Beauté : quand le denim redessine les codes du packaging luxe
Publié le par Journal du Luxe
Cette saison, une teinte s’impose dans les lancements beauté : un bleu clair, parfois patiné, qui évoque immédiatement le jean. Un choix chromatique qui témoigne d'une certaine inflexion du luxe cosmétique.
Chanel, Dior, Guerlain… la vague bleue
Pull beige, jean clair et allure assurée : le 2 décembre dernier, dans le métro new-yorkais, la silhouette décontractée de Bhavitha Mandava marquait les esprits en ouvrant le défilé Chanel Métiers d'Art 2026 par Matthieu Blazy. Un signal fort quant à la cote du denim, également vu sur les podiums Printemps-Été 2026 de Louis Vuitton, Miu Miu, Loewe ou encore Dior.
Il n'en fallait pas plus à la tendance pour infuser les codes de la beauté de prestige. Guerlain habille sa nouvelle collection make-up Blooming Denim de jeans upcyclés, récupérés auprès de Maisons de couture. Chez Chanel Beauté, la ligne collector Denim pare palette yeux, rouge à lèvres et crème pour les mains de la célèbre toile. Chez Dior encore, le parfum solide Miss Dior Mini Miss s'orne d'un écrin bleu pâle exclusif rappelant le jean, là où Prada Beauty lance une édition ciel de son fond de teint compact et de son baume à lèvres Astral Pink.
Du vestiaire au vanity
Matière revendiquée ou simple déclinaison chromatique : plus que jamais, l'aura denim incarne une certaine évolution du rapport au luxe. Évocateur d'une sophistication moins rigide, le jean introduit une forme de proximité - plus portable, plus quotidien - tout en restant désirable.
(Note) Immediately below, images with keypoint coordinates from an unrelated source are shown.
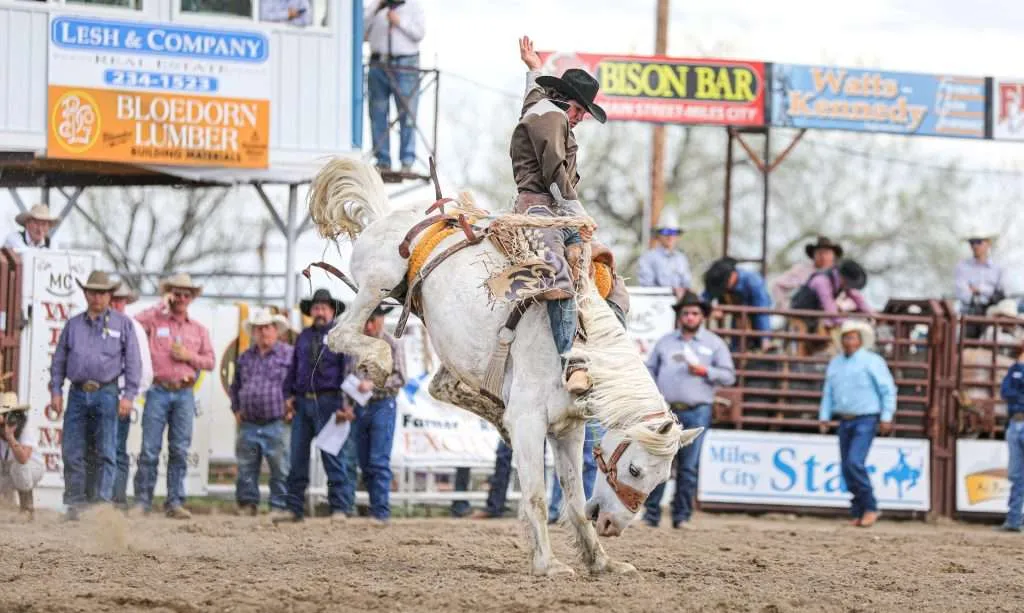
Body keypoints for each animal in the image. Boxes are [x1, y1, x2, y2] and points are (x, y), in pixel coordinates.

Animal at [307, 157, 703, 577]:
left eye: (661, 479)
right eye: (635, 470)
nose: (612, 525)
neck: (576, 351)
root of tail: (389, 215)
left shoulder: (569, 430)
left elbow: (575, 500)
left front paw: (602, 562)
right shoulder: (530, 421)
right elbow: (537, 495)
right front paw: (548, 564)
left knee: (442, 386)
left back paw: (496, 417)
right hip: (377, 284)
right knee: (341, 334)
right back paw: (379, 361)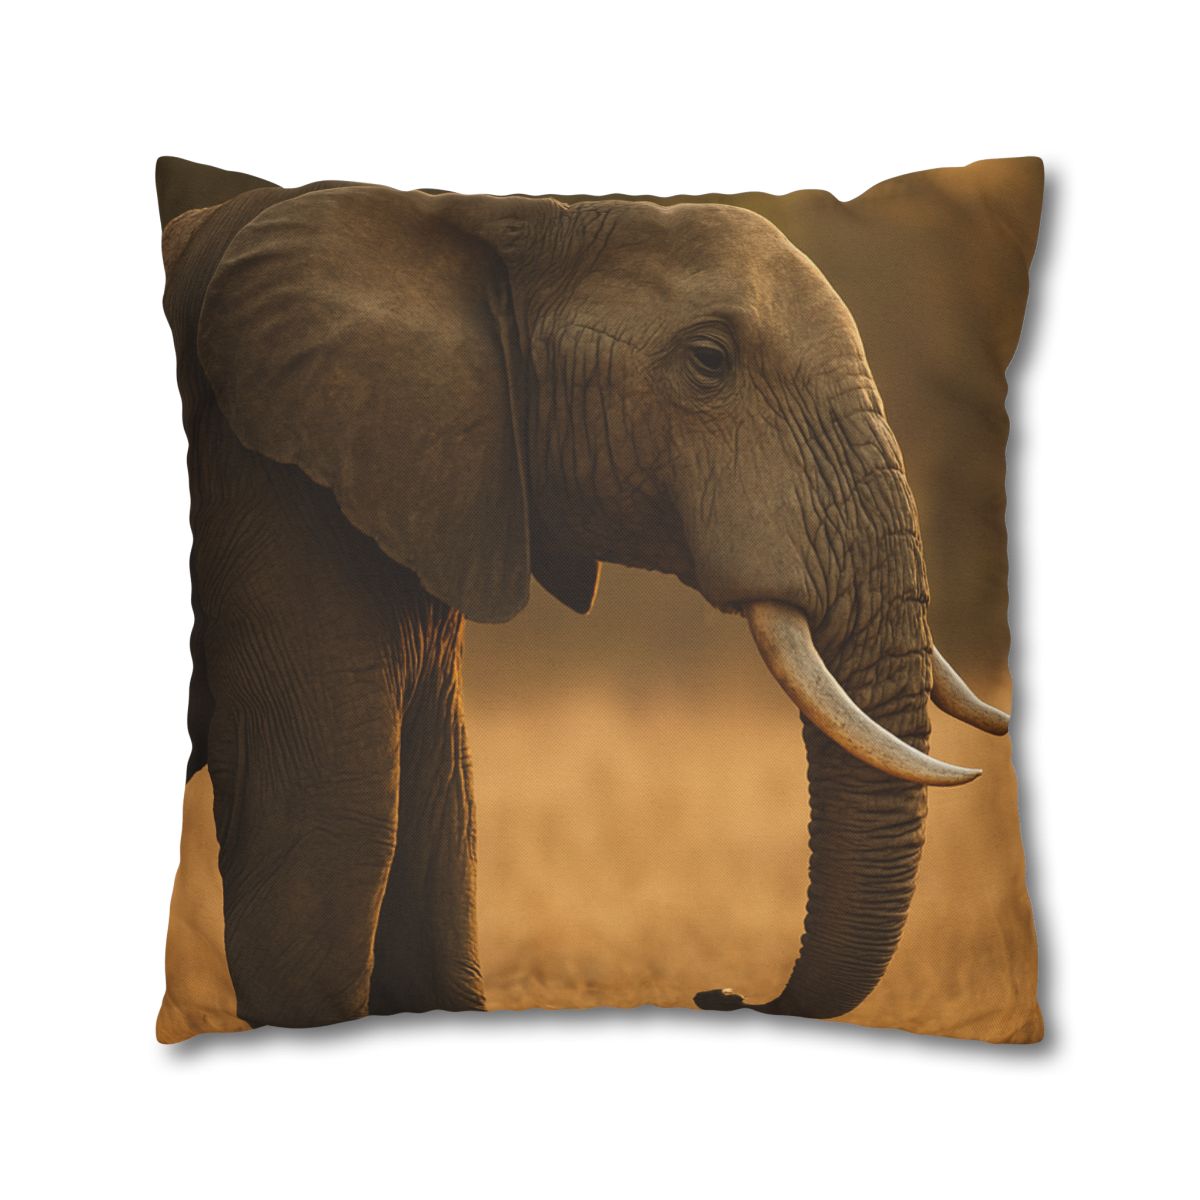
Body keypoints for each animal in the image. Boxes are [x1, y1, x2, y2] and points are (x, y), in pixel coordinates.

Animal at [158, 158, 1008, 1031]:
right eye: (710, 359)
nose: (724, 992)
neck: (508, 221)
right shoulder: (273, 493)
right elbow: (334, 830)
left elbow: (440, 825)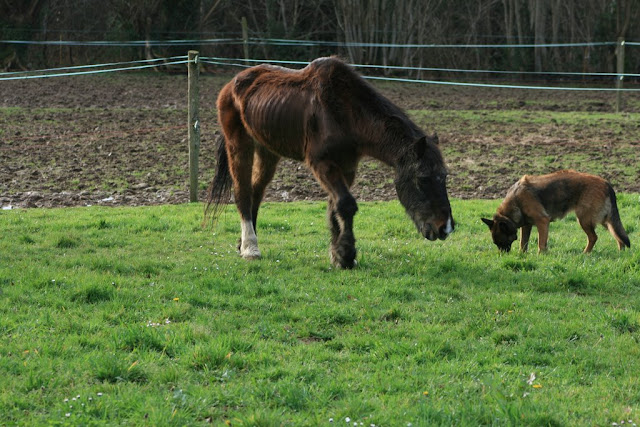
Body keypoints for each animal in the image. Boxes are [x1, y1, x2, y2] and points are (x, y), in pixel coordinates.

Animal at [208, 56, 452, 270]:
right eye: (422, 179)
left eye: (444, 177)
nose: (445, 228)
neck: (345, 112)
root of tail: (231, 84)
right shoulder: (322, 164)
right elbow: (346, 204)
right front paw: (346, 255)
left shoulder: (347, 167)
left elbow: (336, 207)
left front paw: (337, 254)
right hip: (239, 144)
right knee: (243, 192)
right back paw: (250, 248)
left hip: (267, 151)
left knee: (256, 192)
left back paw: (243, 244)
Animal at [482, 171, 628, 254]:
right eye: (496, 243)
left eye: (501, 242)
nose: (503, 256)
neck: (516, 200)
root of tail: (606, 183)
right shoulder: (527, 226)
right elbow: (523, 243)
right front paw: (522, 255)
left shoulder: (542, 221)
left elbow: (541, 243)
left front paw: (541, 256)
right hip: (606, 220)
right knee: (618, 235)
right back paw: (621, 253)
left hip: (584, 220)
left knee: (594, 237)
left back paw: (585, 253)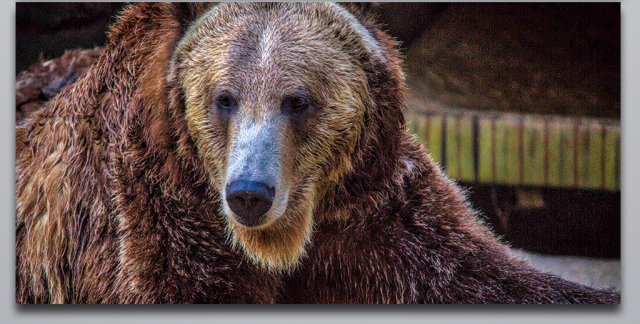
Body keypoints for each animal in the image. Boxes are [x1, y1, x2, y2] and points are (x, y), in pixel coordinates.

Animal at [16, 1, 620, 304]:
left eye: (297, 99)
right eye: (224, 97)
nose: (249, 193)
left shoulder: (373, 210)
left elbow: (484, 274)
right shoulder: (157, 213)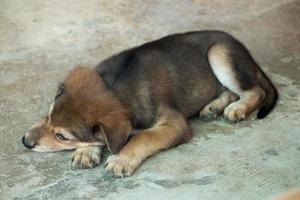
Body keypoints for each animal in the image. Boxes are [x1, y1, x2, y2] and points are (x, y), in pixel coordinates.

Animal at [22, 29, 278, 177]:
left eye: (61, 136)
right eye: (49, 113)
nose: (25, 141)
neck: (117, 90)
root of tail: (246, 52)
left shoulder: (174, 123)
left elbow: (142, 137)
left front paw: (122, 158)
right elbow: (98, 137)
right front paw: (87, 150)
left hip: (219, 55)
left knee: (255, 91)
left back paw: (237, 108)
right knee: (231, 91)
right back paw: (213, 107)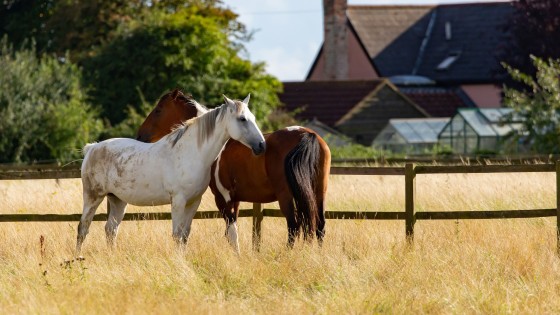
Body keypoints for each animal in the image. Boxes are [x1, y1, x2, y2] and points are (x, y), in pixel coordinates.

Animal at [76, 94, 264, 254]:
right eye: (242, 119)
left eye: (253, 118)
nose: (261, 145)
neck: (192, 153)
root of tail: (92, 148)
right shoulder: (178, 201)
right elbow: (177, 235)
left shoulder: (194, 202)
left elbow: (185, 235)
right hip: (93, 197)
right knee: (83, 228)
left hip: (117, 200)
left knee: (110, 229)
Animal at [137, 89, 330, 252]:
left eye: (158, 110)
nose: (140, 135)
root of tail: (307, 134)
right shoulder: (235, 199)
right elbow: (231, 232)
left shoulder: (223, 199)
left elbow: (231, 232)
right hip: (318, 192)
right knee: (319, 225)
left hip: (287, 195)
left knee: (294, 226)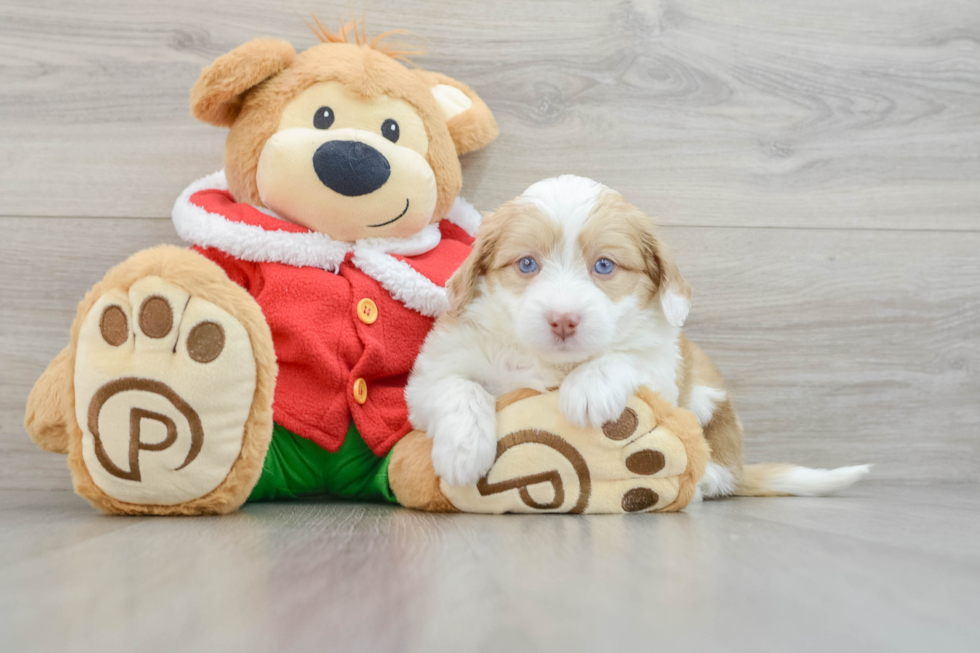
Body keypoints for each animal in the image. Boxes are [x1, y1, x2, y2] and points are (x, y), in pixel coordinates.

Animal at [402, 173, 868, 494]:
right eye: (527, 264)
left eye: (605, 265)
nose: (563, 319)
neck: (555, 364)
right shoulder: (432, 373)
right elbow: (457, 387)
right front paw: (463, 449)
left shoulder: (663, 365)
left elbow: (627, 355)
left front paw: (589, 387)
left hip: (706, 391)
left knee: (720, 460)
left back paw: (708, 480)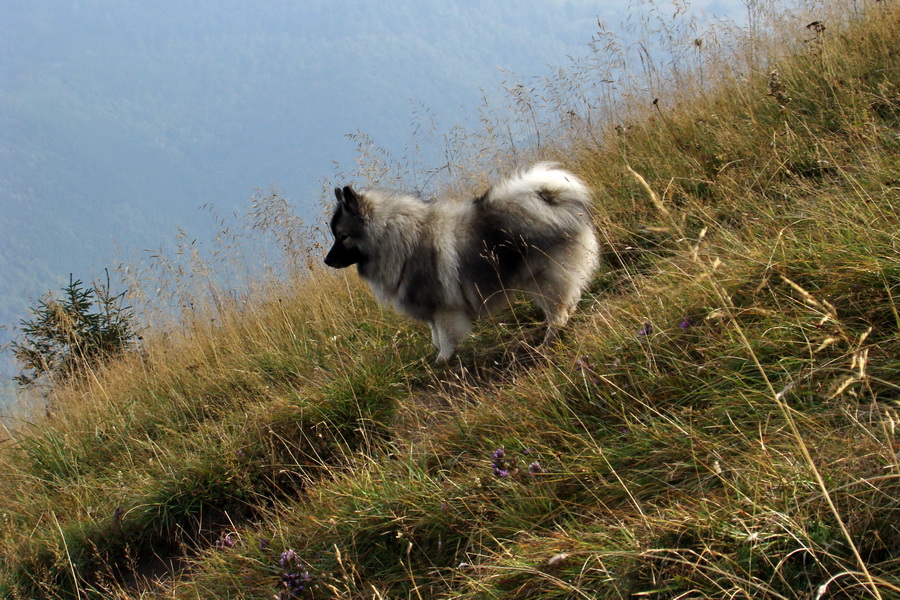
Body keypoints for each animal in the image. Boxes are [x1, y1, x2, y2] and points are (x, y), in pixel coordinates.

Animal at [324, 162, 596, 364]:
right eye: (335, 235)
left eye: (343, 236)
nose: (327, 260)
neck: (395, 239)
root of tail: (550, 199)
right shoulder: (432, 312)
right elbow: (435, 336)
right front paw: (439, 356)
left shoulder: (444, 309)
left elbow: (445, 337)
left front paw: (443, 360)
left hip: (544, 280)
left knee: (558, 311)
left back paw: (549, 339)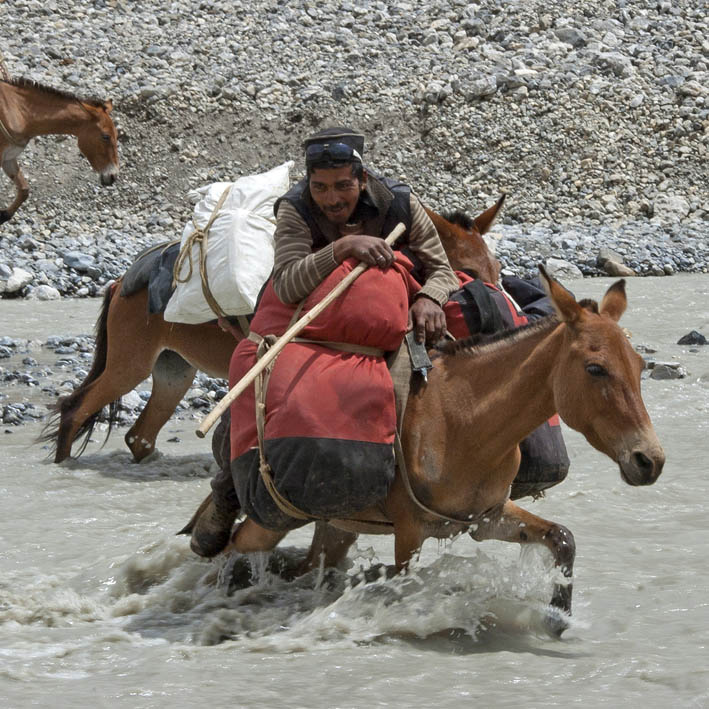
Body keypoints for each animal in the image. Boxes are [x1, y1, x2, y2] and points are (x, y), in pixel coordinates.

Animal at [0, 76, 119, 223]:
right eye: (105, 136)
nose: (113, 176)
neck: (17, 111)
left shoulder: (9, 158)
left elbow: (24, 190)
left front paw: (5, 215)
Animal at [42, 198, 504, 464]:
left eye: (496, 270)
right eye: (469, 270)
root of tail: (122, 281)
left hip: (173, 370)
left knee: (139, 436)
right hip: (129, 364)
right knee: (75, 409)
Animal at [225, 268, 664, 628]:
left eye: (640, 366)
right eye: (595, 368)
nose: (650, 461)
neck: (462, 422)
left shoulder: (487, 518)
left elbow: (563, 538)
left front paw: (559, 615)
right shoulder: (410, 531)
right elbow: (406, 584)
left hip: (336, 524)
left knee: (306, 564)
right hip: (272, 520)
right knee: (234, 545)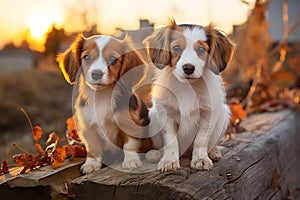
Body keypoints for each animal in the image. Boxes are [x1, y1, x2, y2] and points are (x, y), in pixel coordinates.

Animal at [56, 34, 150, 173]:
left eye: (113, 59)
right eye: (86, 57)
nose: (96, 74)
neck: (101, 96)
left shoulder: (128, 122)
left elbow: (129, 144)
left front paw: (131, 160)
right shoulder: (88, 126)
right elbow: (93, 146)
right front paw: (91, 164)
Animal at [144, 19, 236, 171]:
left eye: (201, 50)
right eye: (176, 48)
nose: (188, 68)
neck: (188, 86)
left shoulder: (208, 114)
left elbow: (201, 140)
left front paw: (200, 159)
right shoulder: (166, 114)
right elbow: (171, 141)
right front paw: (169, 160)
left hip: (224, 114)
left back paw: (214, 152)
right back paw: (155, 154)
À l'heure où 65% des acheteurs de produits de luxe considèrent que l'emballage doit être une continuation de l'expérience premium, cette montée en puissance du denim dans l'objet beauté s'explique aussi par sa capacité à s'inscrire comme un accessoire de style, véritable prolongement du vestiaire.
©Dior Beauté
L'esthétique streetstyle et la culture du drop
Difficile également de ne pas lier cette résurgence avec le comeback stylistique 90's et Y2K, une esthétique incarnée par des figures telles que Carolyn Bessette-Kennedy, héroïne de la série Love Story, et ses emblématiques jeans Levi's.
Cette déferlante indigo marque également la fusion consommée entre l'asphalte et les salons feutrés. Le streetstyle luxe s'empare aussi de la beauté qui intègre à sa façon les codes du drop avec des éditions limitées ultra-désirables que l'on s'arrache dès leur sortie. Avec le jean, l'objet cosmétique confirme son statut de produit devenu vecteur d'identité, témoin d'un luxe décomplexé, visible sans être ostentatoire, et capable de s'affranchir des codes traditionnels.